PASSAGE TO READ -
Tunisian identity, between loyalty and fiction


By Ilyes Bellagha*

Tunisian identity cannot be said, it is sought.
Between loyalty and betrayal, between memory and the fear of dwelling,
we have made confusion a national art.
This text questions this shifting identity, between History and non-culture,
where even the word “Inshallah” becomes a mirror of our relationship with the world.

The magma of origins

Tunisian identity is not an addition of origins, but a fertilization. Amazigh, Arab, Ottoman, Andalusian — it draws on all these roots, but remains in fusion. Like the first article of the Constitution, it names before understanding. This inner magma fertilizes our collective being: it inhabits us more than it defines us.

Fidelity and the paradox of “yes but no”

Outside of the debate, we are all Tunisians — out of loyalty. But as soon as we talk, yes but no emerges, this paradox more expressive than negation. Identity becomes tension: between recognition and distrust, between proclaimed union and refused trust. Tunisianness is this in-between where we want to belong without giving in.

RECORDS SUPPLIED -
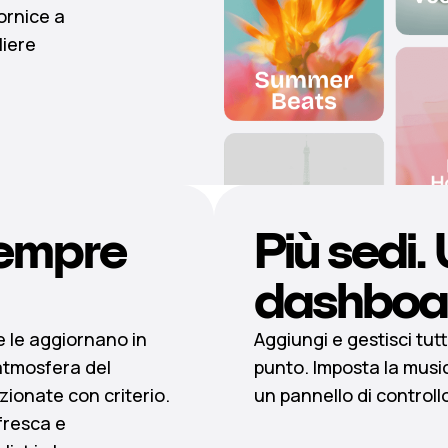
ornice a
liere
empre
Più sedi.
dashboa
 e le aggiornano in
Aggiungi e gestisci tutti
atmosfera del
punto. Imposta la musi
ionate con criterio.
un pannello di controllo
fresca e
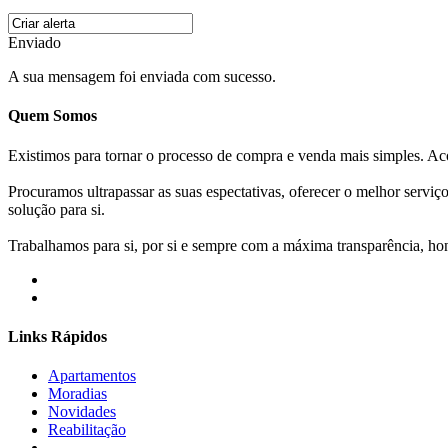
Enviado
A sua mensagem foi enviada com sucesso.
Quem Somos
Existimos para tornar o processo de compra e venda mais simples. 
Procuramos ultrapassar as suas espectativas, oferecer o melhor servi
solução para si.
Trabalhamos para si, por si e sempre com a máxima transparência, hone
Links Rápidos
Apartamentos
Moradias
Novidades
Reabilitação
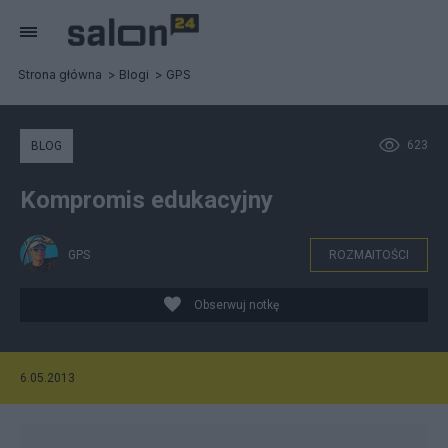
Strona główna
Blogi
GPS
623
BLOG
Kompromis edukacyjny
GPS
ROZMAITOŚCI
Obserwuj notkę
6.05.2013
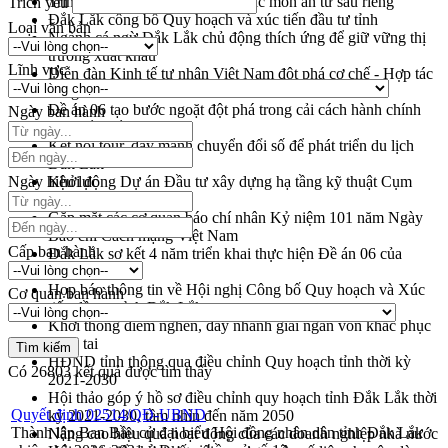
Trình diễn nghệ thuật chế biến các món ăn từ sầu riêng
Trích yếu
Đắk Lắk công bố Quy hoạch và xúc tiến đầu tư tỉnh
Loại văn bản
Ngành cá ngừ Đắk Lắk chủ động thích ứng để giữ vững thị
trường xuất khẩu
Lĩnh vực
Diễn đàn Kinh tế tư nhân Việt Nam đột phá cơ chế - Hợp tác
công tư
Đề án 06 tạo bước ngoặt đột phá trong cải cách hành chính
Ngày ban hành
tỉnh Đắk Lắk
Kết nối tour, đẩy mạnh chuyển đổi số để phát triển du lịch
Đắk Lắk
Ngày hiệu lực
Khởi động Dự án Đầu tư xây dựng hạ tầng kỹ thuật Cụm
công nghiệp Tân Tiến
Gặp mặt các cơ quan báo chí nhân Kỷ niệm 101 năm Ngày
Báo chí Cách mạng Việt Nam
Cấp ban hành
Đắk Lắk sơ kết 4 năm triển khai thực hiện Đề án 06 của
Chính phủ
Họp báo thông tin về Hội nghị Công bố Quy hoạch và Xúc
Cơ quan ban hành
tiến đầu tư tỉnh Đắk Lắk
Khơi thông điểm nghẽn, đẩy nhanh giải ngân vốn khắc phục
thiên tai
HĐND tỉnh thông qua điều chỉnh Quy hoạch tỉnh thời kỳ
Có
26803
kết quả được tìm thấy
2021-2030
Hội thảo góp ý hồ sơ điều chỉnh quy hoạch tỉnh Đắk Lắk thời
Quyết định 02514/QĐ-UBND
kỳ 2021-2030, tầm nhìn đến năm 2050
Thành lập Ban Bầu cử đại biểu Hội đồng nhân dân tỉnh Đắk Lắk
Nâng cao hiệu quả hoạt động của các doanh nghiệp nhà nước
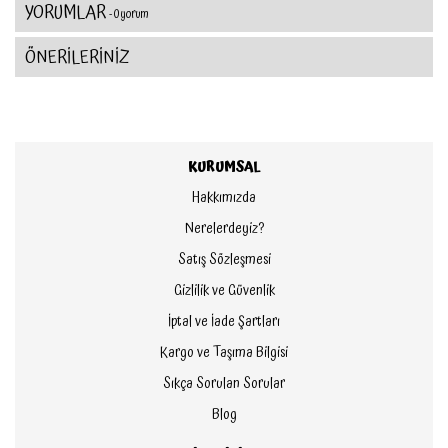
YORUMLAR
- 0 yorum
ÖNERİLERİNİZ
KURUMSAL
Hakkımızda
Nerelerdeyiz?
Satış Sözleşmesi
Gizlilik ve Güvenlik
İptal ve İade Şartları
Kargo ve Taşıma Bilgisi
Sıkça Sorulan Sorular
Blog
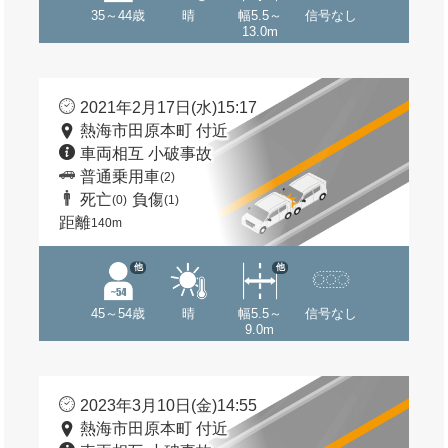
35～44歳
晴
幅5.5～
信号なし
13.0m
2021年2月17日(水)15:17
熱海市田原本町 付近
車両相互 小破事故
普通乗用車
(2)
死亡
負傷
(0)
(1)
距離
140m
他
他
45～54歳
晴
幅5.5～
信号なし
9.0m
2023年3月10日(金)14:55
熱海市田原本町 付近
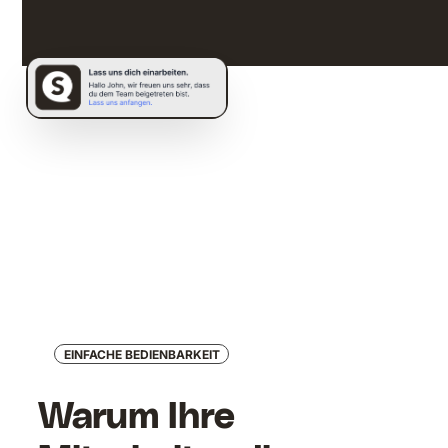
12:57
EINFACHE BEDIENBARKEIT
Warum Ihre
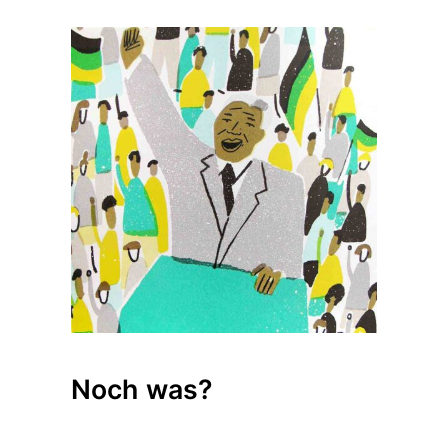
Noch was?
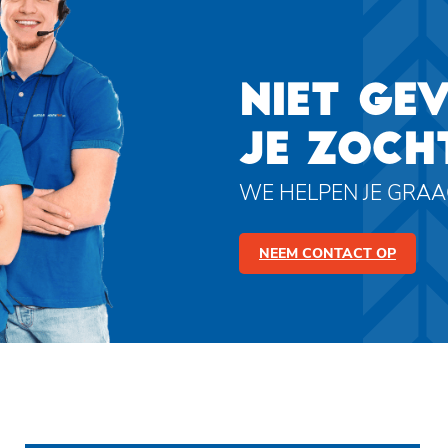
NIET GE
JE ZOCH
WE HELPEN JE GRA
NEEM CONTACT OP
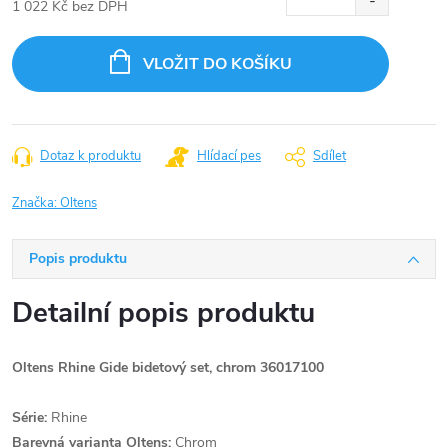
1 022 Kč bez DPH
Měrná
cena:
VLOŽIT DO KOŠÍKU
Dotaz k produktu
Hlídací pes
Sdílet
Značka:
Oltens
Popis produktu
Detailní popis produktu
Oltens Rhine Gide bidetový set, chrom 36017100
Série:
Rhine
Barevná varianta Oltens:
Chrom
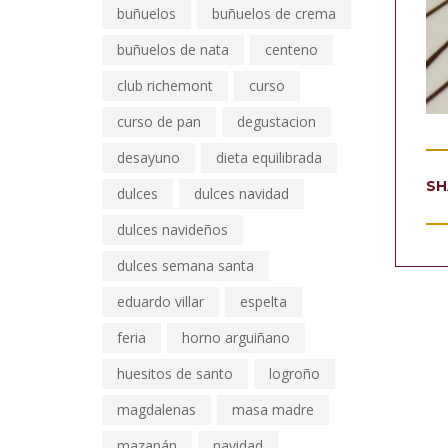
buñuelos
buñuelos de crema
buñuelos de nata
centeno
club richemont
curso
curso de pan
degustacion
desayuno
dieta equilibrada
SH
dulces
dulces navidad
dulces navideños
dulces semana santa
eduardo villar
espelta
feria
horno arguiñano
huesitos de santo
logroño
magdalenas
masa madre
mazapán
navidad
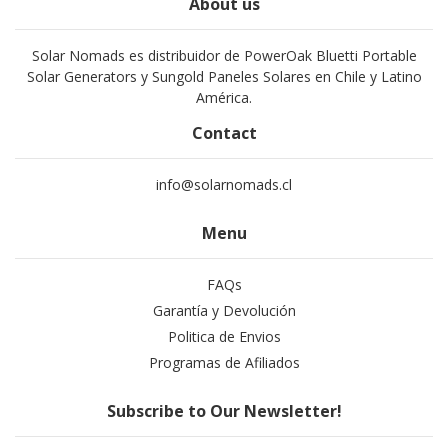
About us
Solar Nomads es distribuidor de PowerOak Bluetti Portable
Solar Generators y Sungold Paneles Solares en Chile y Latino
América.
Contact
info@solarnomads.cl
Menu
FAQs
Garantía y Devolución
Politica de Envios
Programas de Afiliados
Subscribe to Our Newsletter!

ACTIVITY 1 - In the essay on Tunisian identity, which four roots does that identity draw on?
ACTIVITY 2 - Quote the part of the essay on Tunisian identity that opens with the words "Tunisian identity cannot" and closes with "a national art.".
ACTIVITY 3 - Continue the essay on Tunisian identity from the point where it stops.

OUTPUT 1 - Amazigh, Arab, Ottoman, and Andalusian.

OUTPUT 2 -
Tunisian identity cannot be said, it is sought.
Between loyalty and betrayal, between memory and the fear of dwelling,
we have made confusion a national art.

OUTPUT 3 -
The CIN and the ʿAsabiyya: from the link to suspicion

The national identity card — the famous CIN — claims to represent the citizen, but only registers him. It records belonging, without guaranteeing recognition. In Ibn Khaldoun’s logic, ʿasabiyya (solidarity) here becomes suspicion: to belong is already to risk being called into question. The fraternity turns into a file; citizenship as proof of loyalty.

History versus geography

We confuse identity and territory. However, to be Tunisian is to belong to a History, not to a geography. We have replaced the geopolitics of reality with a geopolitics of myth: from Iraq to Andalusia, from the river to the sea. This golden thread connects the ruins, but it no longer connects the living. Identity becomes a story, not a map.

Carthage, or shared non-fidelity

By non-fidelity to those who share, we proclaim ourselves Carthaginians. Not by inheritance, but by refuge. Carthage becomes the common nostalgia of those who no longer believe in the common. It offers a substitute grandeur, a myth to mask the present. To be Carthaginian is to refuse to be contemporary.

Architecture, or the confused trace of identity

The very conception of this trace – this imprint that we call “identity” – troubles our architecture. Our cities no longer know whether they should be born or collapse. They oscillate between the desire for rebirth and the fear of disappearing, between the call of the new and the nostalgia of the past. Building, here, always means answering a question of identity. And when this identity becomes blurred, architecture becomes hesitation. The gesture freezes, the hand trembles, the stone doubts.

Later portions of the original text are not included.